Not macht erfinderisch — und rabiat; sogar die scheinbar so friedlichen Pflanzen. Dass sie immer nur schicksalsergeben die Sonnenernergie nutzen, um organische Baustoffe zu bilden, gilt für eine Gruppe von Gewächsen nicht: die fleischfressenden Pflanzen oder Karnivoren. Sie sind die Jäger unter den Gewächsen.

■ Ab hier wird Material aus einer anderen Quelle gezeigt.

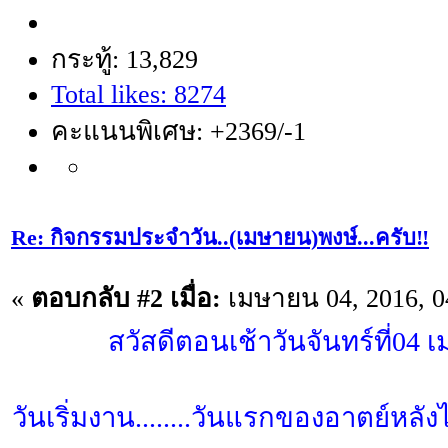
กระทู้: 13,829
Total likes: 8274
คะแนนพิเศษ: +2369/-1
Re: กิจกรรมประจำวัน..(เมษายน)พงษ์...ครับ‼️
«
ตอบกลับ #2 เมื่อ:
เมษายน 04, 2016, 0
สวัสดีตอนเช้าวันจันทร์ที่04
วันเริ่มงาน........วันแรกของอาตย์หลัง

Ihre Fähigkeit, sich zusätzliche Leckerbissen einzuverleiben, benutzen sie, um auf sehr nährstoffarmen Böden wachsen zu können. Dabei gehen sie auf raffinierte, fast hinterhältige Weise vor. Das bei uns heimische Gemeine Fettkraut etwa, das auf moosigen Tuffhängen, Flach- oder Hangmooren gedeiht, hat für die Jagd auf Beute spezielle dickfleischige Fangblätter hervorgebracht. Deren Oberseite ist mit zwei Typen von Drüsen ausgestattet. Der eine Typ scheidet einen klebrigen Schleim ab, der die Blätter fettig glänzen lässt. Dieser Glanz lockt vermutlich kleine Insekten an, die am Klebefilm haften bleiben.
Die Beute — zum Beispiel eine Mücke oder Ameise — kommt dann mit der zweiten Sorte von Drüsen in Kontakt, die daraufhin einen enzymhaltigen Verdauungssaft absondern. Dieser Saft zersetzt das Tier schließlich, und das Fettkraut nimmt den Fleischsaft in sich auf. Beim Verdauungs- vorgang rollen sich die Blätter zudem vom Rand her allmählich ein, damit der Fang mit noch mehr Drüsen in Kontakt kommt — 40000 pro Blatt sind keine Seltenheit.
Die abgesonderten Verdauungsenzyme sind denen von Tieren übrigens sehr ähnlich. So kommt es, dass man früher für die Herstellung von Käse neben dem Enzym Lab aus Kälbermägen auch die Blätter des Fettkrauts verwendet hat.
Und in Norskandinavien macht man sich die Kraft der krautigen Pflanze mancherorts bis heute zunutze: für die Produktion bestimmter Sauermilchprodukte wie der sämig mild schmeckenden Schwedenmilch.